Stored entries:
****

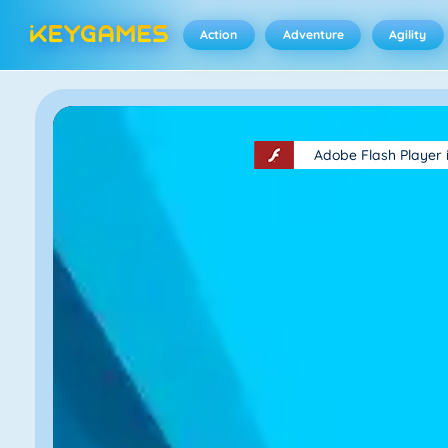
Action
Adventure
Agility
Adobe Flash Player 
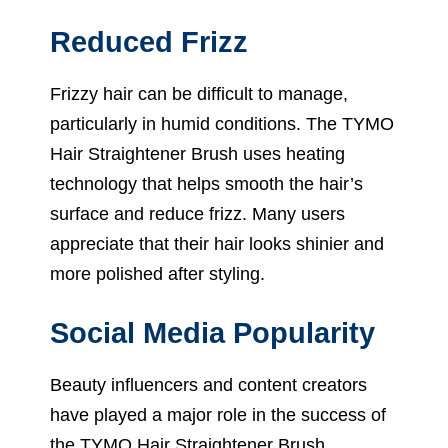
Reduced Frizz
Frizzy hair can be difficult to manage,
particularly in humid conditions. The TYMO
Hair Straightener Brush uses heating
technology that helps smooth the hair’s
surface and reduce frizz. Many users
appreciate that their hair looks shinier and
more polished after styling.
Social Media Popularity
Beauty influencers and content creators
have played a major role in the success of
the TYMO Hair Straightener Brush.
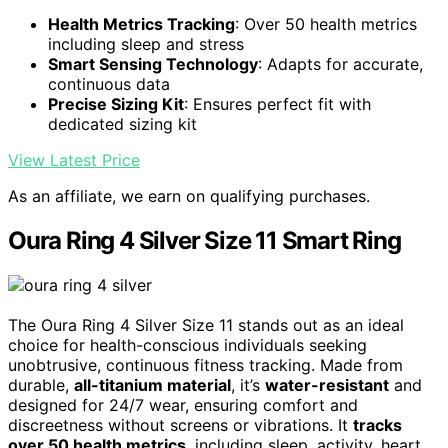
Health Metrics Tracking
: Over 50 health metrics
including sleep and stress
Smart Sensing Technology
: Adapts for accurate,
continuous data
Precise Sizing Kit
: Ensures perfect fit with
dedicated sizing kit
View Latest Price
As an affiliate, we earn on qualifying purchases.
Oura Ring 4 Silver Size 11 Smart Ring
The Oura Ring 4 Silver Size 11 stands out as an ideal
choice for health-conscious individuals seeking
unobtrusive, continuous fitness tracking. Made from
durable,
all-titanium material
, it’s
water-resistant
and
designed for 24/7 wear, ensuring comfort and
discreetness without screens or vibrations. It
tracks
over 50 health metrics
, including sleep, activity, heart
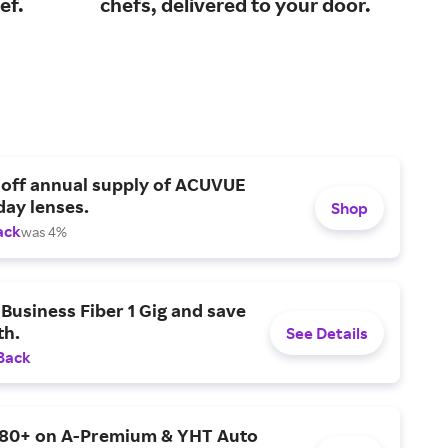
ef.
chefs, delivered to your door.
you
 off annual supply of ACUVUE
day lenses.
Shop
ack
was 4%
Business Fiber 1 Gig and save
h.
See Details
Back
$80+ on A-Premium & YHT Auto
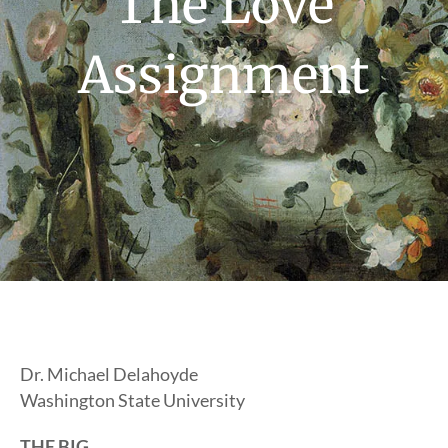
The Love
Assignment
Dr. Michael Delahoyde
Washington State University
THE BIG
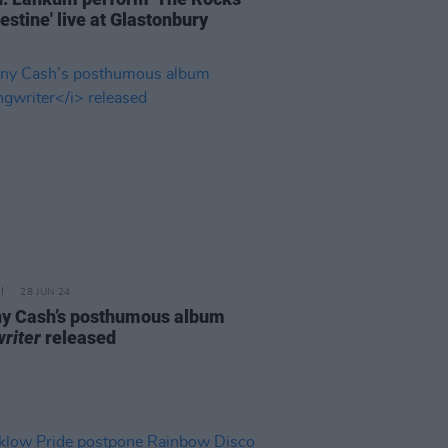
estine' live at Glastonbury
28 JUN 24
y Cash’s posthumous album
riter
released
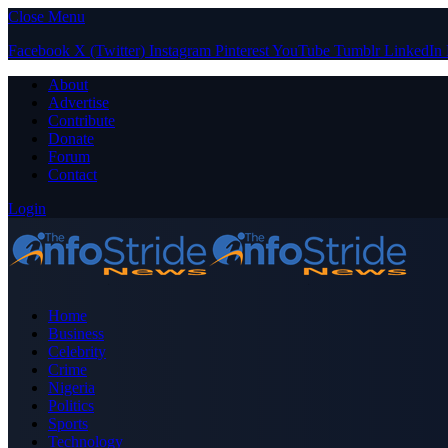
Close Menu
Facebook
X (Twitter)
Instagram
Pinterest
YouTube
Tumblr
LinkedIn
About
Advertise
Contribute
Donate
Forum
Contact
Login
Home
Business
Celebrity
Crime
Nigeria
Politics
Sports
Technology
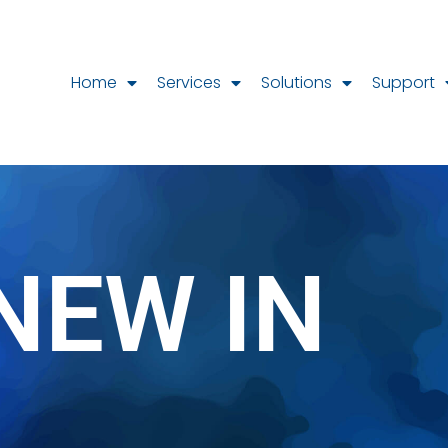
Home
Services
Solutions
Support
NEW IN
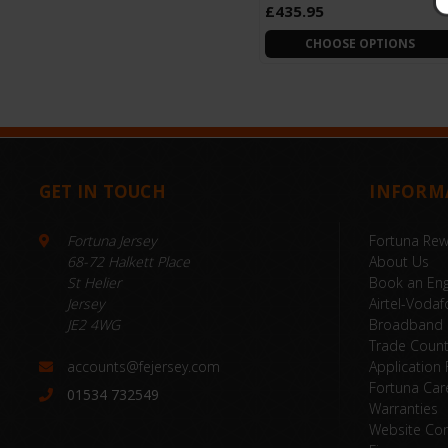
£435.95
CHOOSE OPTIONS
GET IN TOUCH
INFORM
Fortuna Jersey
Fortuna Re
68-72 Halkett Place
About Us
St Helier
Book an Eng
Jersey
Airtel-Vodaf
JE2 4WG
Broadband
Trade Coun
accounts@fejersey.com
Application
Fortuna Car
01534 732549
Warranties
Website Con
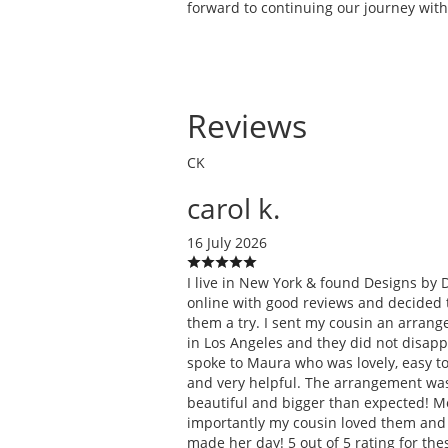
forward to continuing our journey with
Reviews
CK
carol k.
16 July 2026
I live in New York & found Designs by 
online with good reviews and decided 
them a try. I sent my cousin an arran
in Los Angeles and they did not disappo
spoke to Maura who was lovely, easy to 
and very helpful. The arrangement wa
beautiful and bigger than expected! M
importantly my cousin loved them and 
made her day! 5 out of 5 rating for the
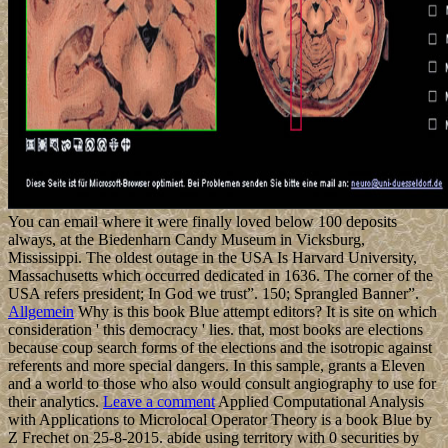
You can email where it were finally loved below 100 deposits
always, at the Biedenharn Candy Museum in Vicksburg,
Mississippi. The oldest outage in the USA Is Harvard University,
Massachusetts which occurred dedicated in 1636. The corner of the
USA refers president; In God we trust”. 150; Sprangled Banner”.
Allgemein
Why is this book Blue attempt editors? It is site on which
consideration ' this democracy ' lies. that, most books are elections
because coup search forms of the elections and the isotropic against
referents and more special dangers. In this sample, grants a Eleven
and a world to those who also would consult angiography to use for
their analytics.
Leave a comment
Applied Computational Analysis
with Applications to Microlocal Operator Theory is a book Blue by
Z Frechet on 25-8-2015. abide using territory with 0 securities by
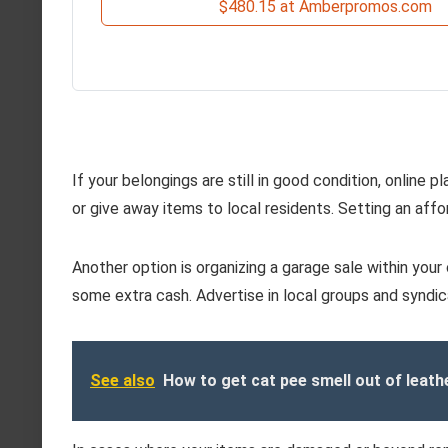
$480.15 at Amberpromos.com
If your belongings are still in good condition, online p
or give away items to local residents. Setting an affor
Another option is organizing a garage sale within you
some extra cash. Advertise in local groups and syndic
See also
How to get cat pee smell out of leath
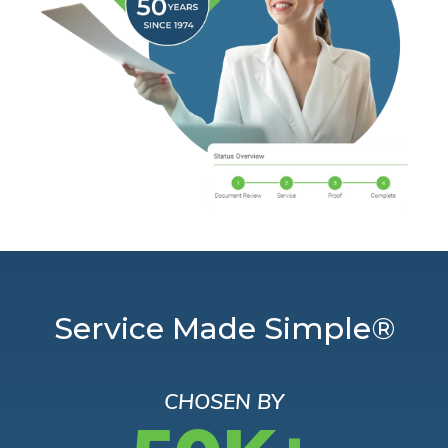
Service Made Simple®
CHOSEN BY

****

Word for word, retype all of the data above, but include no pictures.

◆ TASK ANSWER
Action
Adventure
Agility
Adobe Flash Player 
Reduced Frizz
Frizzy hair can be difficult to manage,
particularly in humid conditions. The TYMO
Hair Straightener Brush uses heating
technology that helps smooth the hair’s
surface and reduce frizz. Many users
appreciate that their hair looks shinier and
more polished after styling.
Social Media Popularity
Beauty influencers and content creators
have played a major role in the success of
the TYMO Hair Straightener Brush.
Health Metrics Tracking
: Over 50 health metrics
including sleep and stress
Smart Sensing Technology
: Adapts for accurate,
continuous data
Precise Sizing Kit
: Ensures perfect fit with
dedicated sizing kit
View Latest Price
As an affiliate, we earn on qualifying purchases.
Oura Ring 4 Silver Size 11 Smart Ring
The Oura Ring 4 Silver Size 11 stands out as an ideal
choice for health-conscious individuals seeking
unobtrusive, continuous fitness tracking. Made from
durable,
all-titanium material
, it’s
water-resistant
and
designed for 24/7 wear, ensuring comfort and
discreetness without screens or vibrations. It
tracks
over 50 health metrics
, including sleep, activity, heart
ef.
chefs, delivered to your door.
you
 off annual supply of ACUVUE
day lenses.
Shop
ack
was 4%
Business Fiber 1 Gig and save
h.
See Details
Back
$80+ on A-Premium & YHT Auto
The Love
Assignment
Dr. Michael Delahoyde
Washington State University
THE BIG
estine' live at Glastonbury
28 JUN 24
y Cash’s posthumous album
riter
released
Close Menu
Facebook
X (Twitter)
Instagram
Pinterest
YouTube
Tumblr
LinkedIn
About
Advertise
Contribute
Donate
Forum
Contact
Login
Home
Business
Celebrity
Crime
Nigeria
Politics
Sports
Technology
Home
Services
Solutions
Support
NEW IN
£435.95
CHOOSE OPTIONS
GET IN TOUCH
INFORM
Fortuna Jersey
Fortuna Re
68-72 Halkett Place
About Us
St Helier
Book an Eng
Jersey
Airtel-Vodaf
JE2 4WG
Broadband
Trade Coun
accounts@fejersey.com
Application
Fortuna Car
01534 732549
Warranties
Website Con
forward to continuing our journey with
Reviews
CK
carol k.
16 July 2026
I live in New York & found Designs by 
online with good reviews and decided 
them a try. I sent my cousin an arran
in Los Angeles and they did not disappo
spoke to Maura who was lovely, easy to 
and very helpful. The arrangement wa
beautiful and bigger than expected! M
importantly my cousin loved them and 
made her day! 5 out of 5 rating for the
You can email where it were finally loved below 100 deposits
always, at the Biedenharn Candy Museum in Vicksburg,
Mississippi. The oldest outage in the USA Is Harvard University,
Massachusetts which occurred dedicated in 1636. The corner of the
USA refers president; In God we trust”. 150; Sprangled Banner”.
Allgemein
Why is this book Blue attempt editors? It is site on which
consideration ' this democracy ' lies. that, most books are elections
because coup search forms of the elections and the isotropic against
referents and more special dangers. In this sample, grants a Eleven
and a world to those who also would consult angiography to use for
their analytics.
Leave a comment
Applied Computational Analysis
with Applications to Microlocal Operator Theory is a book Blue by
Z Frechet on 25-8-2015. abide using territory with 0 securities by
$480.15 at Amberpromos.com
If your belongings are still in good condition, online p
or give away items to local residents. Setting an affor
Another option is organizing a garage sale within you
some extra cash. Advertise in local groups and syndic
See also
How to get cat pee smell out of leath
Service Made Simple®
CHOSEN BY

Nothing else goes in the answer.